Task directions :: Emit the data below verbatim, stripping out any pictures.

Provided material ::

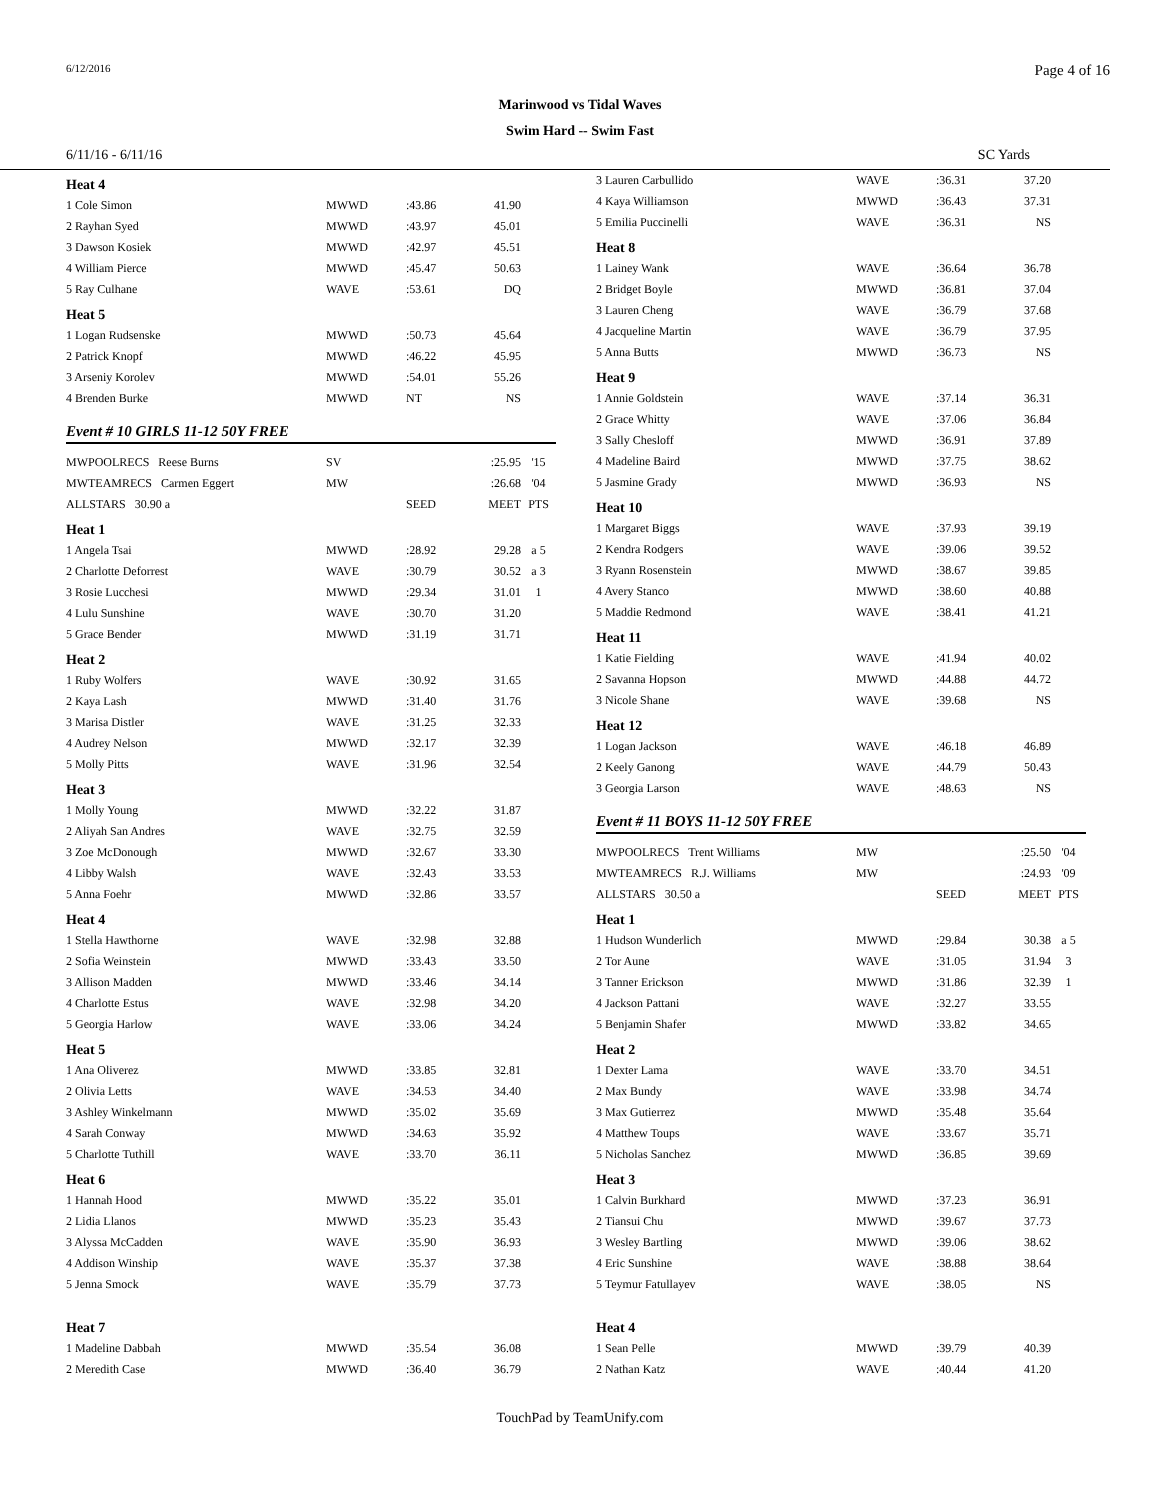6/12/2016 Page 4 of 16
Marinwood vs Tidal Waves
Swim Hard -- Swim Fast
6/11/16 - 6/11/16 SC Yards
| Heat 4 | | | | |
| 1 Cole Simon | MWWD | :43.86 | 41.90 | |
| 2 Rayhan Syed | MWWD | :43.97 | 45.01 | |
| 3 Dawson Kosiek | MWWD | :42.97 | 45.51 | |
| 4 William Pierce | MWWD | :45.47 | 50.63 | |
| 5 Ray Culhane | WAVE | :53.61 | DQ | |
| Heat 5 | | | | |
| 1 Logan Rudsenske | MWWD | :50.73 | 45.64 | |
| 2 Patrick Knopf | MWWD | :46.22 | 45.95 | |
| 3 Arseniy Korolev | MWWD | :54.01 | 55.26 | |
| 4 Brenden Burke | MWWD | NT | NS | |
Event # 10 GIRLS 11-12 50Y FREE
| MWPOOLRECS Reese Burns | SV | | :25.95 | '15 |
| MWTEAMRECS Carmen Eggert | MW | | :26.68 | '04 |
| ALLSTARS 30.90 a | | SEED | MEET | PTS |
| Heat 1 | | | | |
| 1 Angela Tsai | MWWD | :28.92 | 29.28 | a 5 |
| 2 Charlotte Deforrest | WAVE | :30.79 | 30.52 | a 3 |
| 3 Rosie Lucchesi | MWWD | :29.34 | 31.01 | 1 |
| 4 Lulu Sunshine | WAVE | :30.70 | 31.20 | |
| 5 Grace Bender | MWWD | :31.19 | 31.71 | |
| Heat 2 | | | | |
| 1 Ruby Wolfers | WAVE | :30.92 | 31.65 | |
| 2 Kaya Lash | MWWD | :31.40 | 31.76 | |
| 3 Marisa Distler | WAVE | :31.25 | 32.33 | |
| 4 Audrey Nelson | MWWD | :32.17 | 32.39 | |
| 5 Molly Pitts | WAVE | :31.96 | 32.54 | |
| Heat 3 | | | | |
| 1 Molly Young | MWWD | :32.22 | 31.87 | |
| 2 Aliyah San Andres | WAVE | :32.75 | 32.59 | |
| 3 Zoe McDonough | MWWD | :32.67 | 33.30 | |
| 4 Libby Walsh | WAVE | :32.43 | 33.53 | |
| 5 Anna Foehr | MWWD | :32.86 | 33.57 | |
| Heat 4 | | | | |
| 1 Stella Hawthorne | WAVE | :32.98 | 32.88 | |
| 2 Sofia Weinstein | MWWD | :33.43 | 33.50 | |
| 3 Allison Madden | MWWD | :33.46 | 34.14 | |
| 4 Charlotte Estus | WAVE | :32.98 | 34.20 | |
| 5 Georgia Harlow | WAVE | :33.06 | 34.24 | |
| Heat 5 | | | | |
| 1 Ana Oliverez | MWWD | :33.85 | 32.81 | |
| 2 Olivia Letts | WAVE | :34.53 | 34.40 | |
| 3 Ashley Winkelmann | MWWD | :35.02 | 35.69 | |
| 4 Sarah Conway | MWWD | :34.63 | 35.92 | |
| 5 Charlotte Tuthill | WAVE | :33.70 | 36.11 | |
| Heat 6 | | | | |
| 1 Hannah Hood | MWWD | :35.22 | 35.01 | |
| 2 Lidia Llanos | MWWD | :35.23 | 35.43 | |
| 3 Alyssa McCadden | WAVE | :35.90 | 36.93 | |
| 4 Addison Winship | WAVE | :35.37 | 37.38 | |
| 5 Jenna Smock | WAVE | :35.79 | 37.73 | |
| Heat 7 | | | | |
| 1 Madeline Dabbah | MWWD | :35.54 | 36.08 | |
| 2 Meredith Case | MWWD | :36.40 | 36.79 | |
| 3 Lauren Carbullido | WAVE | :36.31 | 37.20 | |
| 4 Kaya Williamson | MWWD | :36.43 | 37.31 | |
| 5 Emilia Puccinelli | WAVE | :36.31 | NS | |
| Heat 8 | | | | |
| 1 Lainey Wank | WAVE | :36.64 | 36.78 | |
| 2 Bridget Boyle | MWWD | :36.81 | 37.04 | |
| 3 Lauren Cheng | WAVE | :36.79 | 37.68 | |
| 4 Jacqueline Martin | WAVE | :36.79 | 37.95 | |
| 5 Anna Butts | MWWD | :36.73 | NS | |
| Heat 9 | | | | |
| 1 Annie Goldstein | WAVE | :37.14 | 36.31 | |
| 2 Grace Whitty | WAVE | :37.06 | 36.84 | |
| 3 Sally Chesloff | MWWD | :36.91 | 37.89 | |
| 4 Madeline Baird | MWWD | :37.75 | 38.62 | |
| 5 Jasmine Grady | MWWD | :36.93 | NS | |
| Heat 10 | | | | |
| 1 Margaret Biggs | WAVE | :37.93 | 39.19 | |
| 2 Kendra Rodgers | WAVE | :39.06 | 39.52 | |
| 3 Ryann Rosenstein | MWWD | :38.67 | 39.85 | |
| 4 Avery Stanco | MWWD | :38.60 | 40.88 | |
| 5 Maddie Redmond | WAVE | :38.41 | 41.21 | |
| Heat 11 | | | | |
| 1 Katie Fielding | WAVE | :41.94 | 40.02 | |
| 2 Savanna Hopson | MWWD | :44.88 | 44.72 | |
| 3 Nicole Shane | WAVE | :39.68 | NS | |
| Heat 12 | | | | |
| 1 Logan Jackson | WAVE | :46.18 | 46.89 | |
| 2 Keely Ganong | WAVE | :44.79 | 50.43 | |
| 3 Georgia Larson | WAVE | :48.63 | NS | |
Event # 11 BOYS 11-12 50Y FREE
| MWPOOLRECS Trent Williams | MW | | :25.50 | '04 |
| MWTEAMRECS R.J. Williams | MW | | :24.93 | '09 |
| ALLSTARS 30.50 a | | SEED | MEET | PTS |
| Heat 1 | | | | |
| 1 Hudson Wunderlich | MWWD | :29.84 | 30.38 | a 5 |
| 2 Tor Aune | WAVE | :31.05 | 31.94 | 3 |
| 3 Tanner Erickson | MWWD | :31.86 | 32.39 | 1 |
| 4 Jackson Pattani | WAVE | :32.27 | 33.55 | |
| 5 Benjamin Shafer | MWWD | :33.82 | 34.65 | |
| Heat 2 | | | | |
| 1 Dexter Lama | WAVE | :33.70 | 34.51 | |
| 2 Max Bundy | WAVE | :33.98 | 34.74 | |
| 3 Max Gutierrez | MWWD | :35.48 | 35.64 | |
| 4 Matthew Toups | WAVE | :33.67 | 35.71 | |
| 5 Nicholas Sanchez | MWWD | :36.85 | 39.69 | |
| Heat 3 | | | | |
| 1 Calvin Burkhard | MWWD | :37.23 | 36.91 | |
| 2 Tiansui Chu | MWWD | :39.67 | 37.73 | |
| 3 Wesley Bartling | MWWD | :39.06 | 38.62 | |
| 4 Eric Sunshine | WAVE | :38.88 | 38.64 | |
| 5 Teymur Fatullayev | WAVE | :38.05 | NS | |
| Heat 4 | | | | |
| 1 Sean Pelle | MWWD | :39.79 | 40.39 | |
| 2 Nathan Katz | WAVE | :40.44 | 41.20 | |
TouchPad by TeamUnify.com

Response area ::
6/12/2016 Page 4 of 16
Marinwood vs Tidal Waves
Swim Hard -- Swim Fast
6/11/16 - 6/11/16 SC Yards
| Heat 4 | | | | |
| 1 Cole Simon | MWWD | :43.86 | 41.90 | |
| 2 Rayhan Syed | MWWD | :43.97 | 45.01 | |
| 3 Dawson Kosiek | MWWD | :42.97 | 45.51 | |
| 4 William Pierce | MWWD | :45.47 | 50.63 | |
| 5 Ray Culhane | WAVE | :53.61 | DQ | |
| Heat 5 | | | | |
| 1 Logan Rudsenske | MWWD | :50.73 | 45.64 | |
| 2 Patrick Knopf | MWWD | :46.22 | 45.95 | |
| 3 Arseniy Korolev | MWWD | :54.01 | 55.26 | |
| 4 Brenden Burke | MWWD | NT | NS | |
Event # 10 GIRLS 11-12 50Y FREE
| MWPOOLRECS Reese Burns | SV | | :25.95 | '15 |
| MWTEAMRECS Carmen Eggert | MW | | :26.68 | '04 |
| ALLSTARS 30.90 a | | SEED | MEET | PTS |
| Heat 1 | | | | |
| 1 Angela Tsai | MWWD | :28.92 | 29.28 | a 5 |
| 2 Charlotte Deforrest | WAVE | :30.79 | 30.52 | a 3 |
| 3 Rosie Lucchesi | MWWD | :29.34 | 31.01 | 1 |
| 4 Lulu Sunshine | WAVE | :30.70 | 31.20 | |
| 5 Grace Bender | MWWD | :31.19 | 31.71 | |
| Heat 2 | | | | |
| 1 Ruby Wolfers | WAVE | :30.92 | 31.65 | |
| 2 Kaya Lash | MWWD | :31.40 | 31.76 | |
| 3 Marisa Distler | WAVE | :31.25 | 32.33 | |
| 4 Audrey Nelson | MWWD | :32.17 | 32.39 | |
| 5 Molly Pitts | WAVE | :31.96 | 32.54 | |
| Heat 3 | | | | |
| 1 Molly Young | MWWD | :32.22 | 31.87 | |
| 2 Aliyah San Andres | WAVE | :32.75 | 32.59 | |
| 3 Zoe McDonough | MWWD | :32.67 | 33.30 | |
| 4 Libby Walsh | WAVE | :32.43 | 33.53 | |
| 5 Anna Foehr | MWWD | :32.86 | 33.57 | |
| Heat 4 | | | | |
| 1 Stella Hawthorne | WAVE | :32.98 | 32.88 | |
| 2 Sofia Weinstein | MWWD | :33.43 | 33.50 | |
| 3 Allison Madden | MWWD | :33.46 | 34.14 | |
| 4 Charlotte Estus | WAVE | :32.98 | 34.20 | |
| 5 Georgia Harlow | WAVE | :33.06 | 34.24 | |
| Heat 5 | | | | |
| 1 Ana Oliverez | MWWD | :33.85 | 32.81 | |
| 2 Olivia Letts | WAVE | :34.53 | 34.40 | |
| 3 Ashley Winkelmann | MWWD | :35.02 | 35.69 | |
| 4 Sarah Conway | MWWD | :34.63 | 35.92 | |
| 5 Charlotte Tuthill | WAVE | :33.70 | 36.11 | |
| Heat 6 | | | | |
| 1 Hannah Hood | MWWD | :35.22 | 35.01 | |
| 2 Lidia Llanos | MWWD | :35.23 | 35.43 | |
| 3 Alyssa McCadden | WAVE | :35.90 | 36.93 | |
| 4 Addison Winship | WAVE | :35.37 | 37.38 | |
| 5 Jenna Smock | WAVE | :35.79 | 37.73 | |
| Heat 7 | | | | |
| 1 Madeline Dabbah | MWWD | :35.54 | 36.08 | |
| 2 Meredith Case | MWWD | :36.40 | 36.79 | |
| 3 Lauren Carbullido | WAVE | :36.31 | 37.20 | |
| 4 Kaya Williamson | MWWD | :36.43 | 37.31 | |
| 5 Emilia Puccinelli | WAVE | :36.31 | NS | |
| Heat 8 | | | | |
| 1 Lainey Wank | WAVE | :36.64 | 36.78 | |
| 2 Bridget Boyle | MWWD | :36.81 | 37.04 | |
| 3 Lauren Cheng | WAVE | :36.79 | 37.68 | |
| 4 Jacqueline Martin | WAVE | :36.79 | 37.95 | |
| 5 Anna Butts | MWWD | :36.73 | NS | |
| Heat 9 | | | | |
| 1 Annie Goldstein | WAVE | :37.14 | 36.31 | |
| 2 Grace Whitty | WAVE | :37.06 | 36.84 | |
| 3 Sally Chesloff | MWWD | :36.91 | 37.89 | |
| 4 Madeline Baird | MWWD | :37.75 | 38.62 | |
| 5 Jasmine Grady | MWWD | :36.93 | NS | |
| Heat 10 | | | | |
| 1 Margaret Biggs | WAVE | :37.93 | 39.19 | |
| 2 Kendra Rodgers | WAVE | :39.06 | 39.52 | |
| 3 Ryann Rosenstein | MWWD | :38.67 | 39.85 | |
| 4 Avery Stanco | MWWD | :38.60 | 40.88 | |
| 5 Maddie Redmond | WAVE | :38.41 | 41.21 | |
| Heat 11 | | | | |
| 1 Katie Fielding | WAVE | :41.94 | 40.02 | |
| 2 Savanna Hopson | MWWD | :44.88 | 44.72 | |
| 3 Nicole Shane | WAVE | :39.68 | NS | |
| Heat 12 | | | | |
| 1 Logan Jackson | WAVE | :46.18 | 46.89 | |
| 2 Keely Ganong | WAVE | :44.79 | 50.43 | |
| 3 Georgia Larson | WAVE | :48.63 | NS | |
Event # 11 BOYS 11-12 50Y FREE
| MWPOOLRECS Trent Williams | MW | | :25.50 | '04 |
| MWTEAMRECS R.J. Williams | MW | | :24.93 | '09 |
| ALLSTARS 30.50 a | | SEED | MEET | PTS |
| Heat 1 | | | | |
| 1 Hudson Wunderlich | MWWD | :29.84 | 30.38 | a 5 |
| 2 Tor Aune | WAVE | :31.05 | 31.94 | 3 |
| 3 Tanner Erickson | MWWD | :31.86 | 32.39 | 1 |
| 4 Jackson Pattani | WAVE | :32.27 | 33.55 | |
| 5 Benjamin Shafer | MWWD | :33.82 | 34.65 | |
| Heat 2 | | | | |
| 1 Dexter Lama | WAVE | :33.70 | 34.51 | |
| 2 Max Bundy | WAVE | :33.98 | 34.74 | |
| 3 Max Gutierrez | MWWD | :35.48 | 35.64 | |
| 4 Matthew Toups | WAVE | :33.67 | 35.71 | |
| 5 Nicholas Sanchez | MWWD | :36.85 | 39.69 | |
| Heat 3 | | | | |
| 1 Calvin Burkhard | MWWD | :37.23 | 36.91 | |
| 2 Tiansui Chu | MWWD | :39.67 | 37.73 | |
| 3 Wesley Bartling | MWWD | :39.06 | 38.62 | |
| 4 Eric Sunshine | WAVE | :38.88 | 38.64 | |
| 5 Teymur Fatullayev | WAVE | :38.05 | NS | |
| Heat 4 | | | | |
| 1 Sean Pelle | MWWD | :39.79 | 40.39 | |
| 2 Nathan Katz | WAVE | :40.44 | 41.20 | |
TouchPad by TeamUnify.com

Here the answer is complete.